News / Halifax

Nova Scotia premier's office admits video about teachers talks breaking down was uploaded early

The video, featuring Premier Stephen McNeil expressing his disappointment over the talks breaking down, was uploaded hours before talks broke down.

A screenshot of Stephen McNeil's video about talks breaking down that was recorded and uploaded before talks broke down.

YouTube

A screenshot of Stephen McNeil's video about talks breaking down that was recorded and uploaded before talks broke down.

The premier’s office admitted on Tuesday that it recorded and uploaded a video about talks with the teachers union breaking down before talks had actually broken down.

In a statement from spokesperson David Jackson, the premier’s office confirmed the video -- which features Premier Stephen McNeil expressing his disappointment that talks between the Nova Scotia Teachers Union (NSTU) and the province had been unsuccessful -- was recorded and uploaded to YouTube on Friday afternoon.

“There had been an indication Friday afternoon that talks could break down. We wanted to be prepared for any scenario, and without knowing for certain whether the Premier would be available later Friday and into Saturday, the decision was made to record the video in case it was needed,” the statement reads.

On Monday, the Progressive Conservatives were the first to point out that the video – with daylight in the background – was uploaded Friday afternoon. A YouTube data viewer puts the video’s upload time at just before 4 p.m. Talks didn’t break off till about 5:30 p.m., according to a union spokesperson. Jackson said the video wasn’t made live till Saturday afternoon.

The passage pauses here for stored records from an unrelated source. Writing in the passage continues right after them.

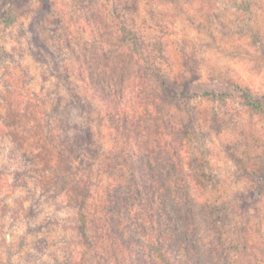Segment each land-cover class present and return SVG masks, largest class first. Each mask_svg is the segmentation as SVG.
<instances>
[{"label":"clouds","instance_id":"1","mask_svg":"<svg viewBox=\"0 0 264 264\" xmlns=\"http://www.w3.org/2000/svg\"><path fill=\"white\" fill-rule=\"evenodd\" d=\"M0 264H264V0H0Z\"/></svg>","mask_w":264,"mask_h":264}]
</instances>
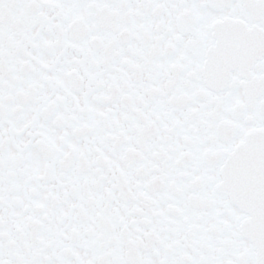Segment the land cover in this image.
<instances>
[{"label":"snow or ice","instance_id":"snow-or-ice-1","mask_svg":"<svg viewBox=\"0 0 264 264\" xmlns=\"http://www.w3.org/2000/svg\"><path fill=\"white\" fill-rule=\"evenodd\" d=\"M0 264H264V0H0Z\"/></svg>","mask_w":264,"mask_h":264}]
</instances>
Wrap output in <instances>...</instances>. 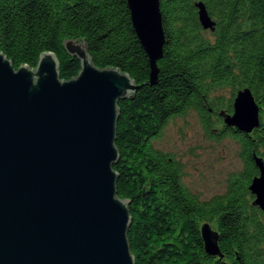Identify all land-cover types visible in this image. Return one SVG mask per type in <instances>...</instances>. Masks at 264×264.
<instances>
[{"label":"trees","instance_id":"obj_1","mask_svg":"<svg viewBox=\"0 0 264 264\" xmlns=\"http://www.w3.org/2000/svg\"><path fill=\"white\" fill-rule=\"evenodd\" d=\"M197 1L160 0L165 44L155 84L128 0H0V50L16 68L36 67L43 52L53 51L61 77L71 79L81 60L64 42L82 38L95 65L118 67L142 85L118 103L114 166L118 194L130 201L135 264H264V210L250 190L259 174L255 153L264 159V0H202L214 30L203 27ZM245 87L260 105L261 124L251 132L228 126L220 114L233 112ZM221 89L232 91L228 102L213 98ZM192 109L212 137L238 141L244 164L230 174L224 193L207 200L184 183L181 160L153 146L171 118ZM211 112L222 123L217 132ZM206 221L219 231L222 257L205 249Z\"/></svg>","mask_w":264,"mask_h":264},{"label":"water","instance_id":"obj_2","mask_svg":"<svg viewBox=\"0 0 264 264\" xmlns=\"http://www.w3.org/2000/svg\"><path fill=\"white\" fill-rule=\"evenodd\" d=\"M133 26L158 81L165 32L160 0H128ZM205 29L216 20L196 2ZM66 50L81 60L77 76L64 79L53 51L36 67L16 68L0 50V264H135L128 232V199L118 194L116 145L120 100L142 86L118 67L93 63L86 39L69 38ZM228 126L251 132L261 124L249 87L239 89ZM250 184L264 210V159ZM208 254L222 257L219 231L206 221Z\"/></svg>","mask_w":264,"mask_h":264},{"label":"rangeland","instance_id":"obj_3","mask_svg":"<svg viewBox=\"0 0 264 264\" xmlns=\"http://www.w3.org/2000/svg\"><path fill=\"white\" fill-rule=\"evenodd\" d=\"M212 96L228 102L233 95L230 89H221ZM210 118L219 131L222 123L218 116L211 112ZM153 146L181 160L184 183L203 200L224 193L230 174L244 166L238 141L230 136L212 137L194 109L171 118Z\"/></svg>","mask_w":264,"mask_h":264}]
</instances>
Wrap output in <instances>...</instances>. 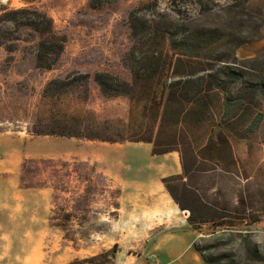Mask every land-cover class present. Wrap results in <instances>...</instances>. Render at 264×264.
Here are the masks:
<instances>
[{
  "label": "rangeland",
  "instance_id": "rangeland-1",
  "mask_svg": "<svg viewBox=\"0 0 264 264\" xmlns=\"http://www.w3.org/2000/svg\"><path fill=\"white\" fill-rule=\"evenodd\" d=\"M140 6L145 7L142 15L162 21L176 37L206 36L205 48L182 46V52L248 66L263 77L256 79L264 80V0H160L155 5L150 0H109L99 7L90 0H0V29H11L19 37L14 51L0 46V133L71 137L47 133L82 131L178 151L182 172L165 182L196 222L194 248L205 264H264V119L249 129L255 113H264V98L257 104L245 99V106L233 110L224 123L223 90L211 85L209 97L194 100L196 85L188 75L195 68L177 65L180 51L165 47L163 56L172 63L164 71L141 74L128 65L131 52L139 47L131 35L130 13ZM20 9L45 13L53 21V33L65 38V51L53 69L38 66L42 35L25 24L33 14L5 20L7 12ZM99 71L122 76L134 86L133 92L105 96L94 80ZM82 74L91 75L87 84L47 90L52 80ZM171 82H181L176 89L187 84L180 90V98L187 92L190 99L184 106L169 91ZM79 139H38L41 145L33 146L57 150L58 157H31L17 168L0 170V264L185 261L192 250L184 252L177 241L171 258L148 254L142 230L136 229L135 210L127 208L119 184L110 181L101 162L81 161L71 153L82 146ZM133 146L138 148L119 151L144 152ZM19 185L49 186L44 192L48 201L47 196L21 199ZM36 223L43 228L35 230Z\"/></svg>",
  "mask_w": 264,
  "mask_h": 264
},
{
  "label": "trees",
  "instance_id": "trees-1",
  "mask_svg": "<svg viewBox=\"0 0 264 264\" xmlns=\"http://www.w3.org/2000/svg\"><path fill=\"white\" fill-rule=\"evenodd\" d=\"M109 0H90V3L94 7H99L106 4ZM154 5L158 4L160 0H150ZM176 1V0H173ZM145 11L144 6L133 9L130 13V28L131 35L135 40V44L139 45L138 51L133 50L131 57L128 60V65H132L138 68V71L155 70L156 72L161 69L164 71L169 64L172 63V59L164 58L165 47L171 50L180 51L177 57V65H188L195 68L192 71V75L189 76V82L195 81L196 88L192 89L194 100H201L202 98L209 97L211 90L214 89L211 85H215L217 89L223 90V104H224V123L228 122L226 119L230 116V113L245 106V99H249L253 104H257L264 98V80H258L263 78L260 75L252 74L248 66L233 65L234 63L217 61L221 59L213 57H205L195 59L181 51L182 46L192 47L198 46L199 48L207 44L205 35L191 36L189 33H185L182 37H176L175 33L169 28L163 25L162 21L157 19H148L141 13ZM18 13H32V17H28L26 25L32 27L36 32L42 35V38L38 42V49L36 53V59L38 66L44 69H53L61 60V57L65 51L66 40L65 38H59L58 35L53 33V21L45 13L37 10L20 9L9 11L5 14V20H16L15 16ZM19 39L18 35L13 33L11 29H0V46H6L8 51H14L17 49L15 40ZM211 45V42L208 41ZM209 43L208 46L209 47ZM149 52H153L149 55ZM155 52L159 53V56ZM197 64H196V63ZM215 63L220 64L218 68H215ZM196 72H198L196 74ZM203 72V73H202ZM140 75V73H139ZM142 76V75H141ZM90 74H82L81 77H76L73 80L67 79H55L52 80L48 86L49 91H66L71 90L76 84H83L88 82ZM250 77V79H248ZM95 82L100 86L101 92L105 96H117L120 94H128L133 92V85L130 81L124 79L122 76L114 74L112 72L99 71L94 74ZM177 85L181 86V82H172L169 85V91L173 94L182 106L185 104V100L188 99V93H183V97L180 98V90L184 89L186 85L180 89L174 88ZM250 112H253L251 110ZM253 122L249 125L250 130H255L263 121L264 113L256 112ZM77 122V121H75ZM80 122V121H78ZM35 133L40 134L35 131ZM47 134H61L65 136H73L79 138L99 139L103 141H117L108 137L92 136L83 133L82 131H67L63 133L51 132ZM166 151H159L154 147V153H160ZM29 187V186H27ZM189 221L191 224H196L192 216L189 215Z\"/></svg>",
  "mask_w": 264,
  "mask_h": 264
},
{
  "label": "crops",
  "instance_id": "crops-1",
  "mask_svg": "<svg viewBox=\"0 0 264 264\" xmlns=\"http://www.w3.org/2000/svg\"><path fill=\"white\" fill-rule=\"evenodd\" d=\"M38 139L50 142L56 139L78 140L79 137L0 133V170L17 168L22 160L31 157L50 159L58 157L60 152L57 150L40 151L33 146L41 145ZM79 140L82 141L80 142L82 146L73 148L71 153L75 158L79 157L81 161L101 162L110 181L119 184L121 197L127 204V208L135 210L136 229L142 230L141 238L148 250L150 249L148 254L160 253L171 258L173 242L177 241L184 252L187 249L192 250L190 256L181 264H205L200 252L194 248L198 229L190 223L189 214L173 199L165 182V178L182 172L181 155L178 151L154 153V147L149 142H107L82 138ZM133 145L143 147L144 152L131 151L133 155H130L128 151L120 153L119 150L123 147L138 148ZM140 152L144 154L142 159L138 157ZM46 189H49V186L45 189H35L23 188L19 185L18 192L23 200L37 199L39 201L46 198L47 195H44ZM51 196L53 195L50 193L49 199ZM130 204H134L135 208ZM43 226L33 224L35 230H40ZM157 261L162 264L160 258ZM168 263L169 261L165 264Z\"/></svg>",
  "mask_w": 264,
  "mask_h": 264
},
{
  "label": "built area",
  "instance_id": "built-area-1",
  "mask_svg": "<svg viewBox=\"0 0 264 264\" xmlns=\"http://www.w3.org/2000/svg\"><path fill=\"white\" fill-rule=\"evenodd\" d=\"M154 264H161V263L157 261V262H155Z\"/></svg>",
  "mask_w": 264,
  "mask_h": 264
}]
</instances>
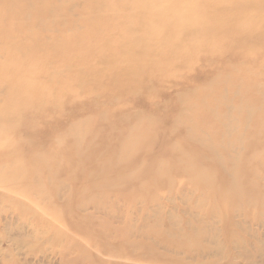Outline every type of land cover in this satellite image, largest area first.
<instances>
[{"label": "rangeland", "instance_id": "rangeland-1", "mask_svg": "<svg viewBox=\"0 0 264 264\" xmlns=\"http://www.w3.org/2000/svg\"><path fill=\"white\" fill-rule=\"evenodd\" d=\"M177 1L204 24L137 76L99 58L139 12L2 10L0 264H264V2Z\"/></svg>", "mask_w": 264, "mask_h": 264}, {"label": "bare ground", "instance_id": "bare-ground-1", "mask_svg": "<svg viewBox=\"0 0 264 264\" xmlns=\"http://www.w3.org/2000/svg\"><path fill=\"white\" fill-rule=\"evenodd\" d=\"M14 1L15 0H1L2 7H0L1 8L0 15L2 14V10H5L9 13L13 12L16 15L19 14L20 10L19 11L17 10V7L19 5H17ZM21 1L22 4H25L28 8L36 9L37 13L38 14L41 13L42 16H44L47 12L51 13V15H54L56 12L60 11V9L63 6L62 3L60 4L53 3L52 0H21ZM69 1L70 0H66L68 4ZM92 1H93L92 6H90L91 8L95 7V4L99 3V0H92ZM188 1H196V0H187L186 2ZM224 1L225 2L229 1L230 3H235L237 1L238 2L237 9L241 7L240 2H245V3L250 2V0H242V1L224 0ZM208 3L209 0H207V4ZM112 5L120 8H129V11L132 14V16H136L135 13L137 12L141 14V16L138 17L139 22L136 23L138 25L134 26L135 30L139 34L138 36H133V34L126 35V39H124L125 42L123 43L122 48H120L119 51L114 54L116 56L112 58L110 61H102L101 60L102 58H99L100 62H103L101 66H99L100 71L102 70V68L108 66L113 67L114 70H117V68L123 69L125 68V66H129V67L131 66V68L133 69L132 74L134 76H137L140 73L144 72L145 66L147 65L153 66V61H152L153 59L150 56L152 52L156 53L157 58L160 61L164 59V56H167L168 59H175L178 56H180L181 52H178L173 48H168V43L176 44L177 42L182 40L183 37H187L188 35L192 34L193 30L197 25L204 24L205 22L204 16L202 17L201 15L197 17L194 8L191 10L190 6L188 5H187L189 9L188 15L175 14L173 11L174 8L178 5L177 0H173V1L159 0V2L158 0H122V1L114 0V2L111 3L110 6L112 7ZM113 12L115 13L114 10ZM262 14H264V11L258 13V15H262ZM99 16H101V14ZM11 18L13 19V21H19L18 19H14L12 16ZM240 18L241 16L239 15L238 12L237 15L231 17L229 21H231V23L234 24L238 22ZM251 19L252 17L249 16L245 18V20L247 21H250ZM108 20H110L111 22V19ZM157 20L161 22L159 25L155 24ZM188 22L192 26H188L187 28H185L187 25L186 23ZM0 29H1V25H0ZM149 39L153 41L156 39V41L154 44H151L150 43L151 41H147ZM103 45L107 46L108 42L104 41ZM133 47L134 49L135 48L138 49H135V53L132 54L131 52V55H129L130 50L131 49L133 50ZM103 71H107V69L105 70L104 68ZM116 80L117 79H115V81Z\"/></svg>", "mask_w": 264, "mask_h": 264}]
</instances>
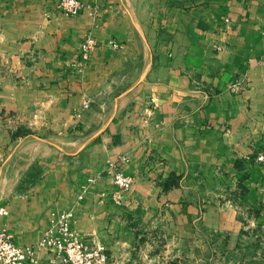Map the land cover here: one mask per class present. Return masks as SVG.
Listing matches in <instances>:
<instances>
[{
  "label": "crops",
  "instance_id": "obj_1",
  "mask_svg": "<svg viewBox=\"0 0 264 264\" xmlns=\"http://www.w3.org/2000/svg\"><path fill=\"white\" fill-rule=\"evenodd\" d=\"M59 1L0 0V228L35 247L72 209L105 264H174L200 233L238 251L264 228V0Z\"/></svg>",
  "mask_w": 264,
  "mask_h": 264
},
{
  "label": "built area",
  "instance_id": "obj_2",
  "mask_svg": "<svg viewBox=\"0 0 264 264\" xmlns=\"http://www.w3.org/2000/svg\"><path fill=\"white\" fill-rule=\"evenodd\" d=\"M58 8L67 15H77L83 9V2L60 0ZM94 46H96L95 39L88 36L81 45L83 59L88 58ZM256 159L264 162V152L259 153ZM108 173L113 176L120 193L132 188L134 178L122 170L118 161L109 164ZM6 213V209L0 207V216ZM74 218L72 209L52 211L50 224L35 247L19 245L9 231L0 228V264H26L29 261H36V247L48 249L54 257H59L65 264H105L108 260L106 245L84 243L72 228Z\"/></svg>",
  "mask_w": 264,
  "mask_h": 264
},
{
  "label": "rangeland",
  "instance_id": "obj_3",
  "mask_svg": "<svg viewBox=\"0 0 264 264\" xmlns=\"http://www.w3.org/2000/svg\"><path fill=\"white\" fill-rule=\"evenodd\" d=\"M261 225H264V222ZM242 237L243 244L239 245L240 249L235 253L228 249H216V242L226 241V236L217 239L211 233H200L190 238L187 241L190 244L187 245L191 247L169 251L165 249L163 252L168 257L176 254L174 264H264V228L259 227L258 230ZM179 241L181 240L176 239L173 243Z\"/></svg>",
  "mask_w": 264,
  "mask_h": 264
},
{
  "label": "trees",
  "instance_id": "obj_4",
  "mask_svg": "<svg viewBox=\"0 0 264 264\" xmlns=\"http://www.w3.org/2000/svg\"><path fill=\"white\" fill-rule=\"evenodd\" d=\"M166 186L169 187L170 185H166ZM242 188H243V190H246V187L243 186Z\"/></svg>",
  "mask_w": 264,
  "mask_h": 264
}]
</instances>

“How can the Premier claim he was bargaining in good faith when he had already recorded and uploaded that video?," PC leader Jamie Baillie asked in a news release Tuesday afternoon.

Baillie is now calling on the premier to apologize.

“This proves this whole thing is nothing but a communications exercise for Premier McNeil and his high-priced communications team, rather than an actual contract negotiation," he said. "They don't care about classrooms, they care about playing politics."

NSTU announced on Monday that work-to-rule job action would begin on Dec. 5.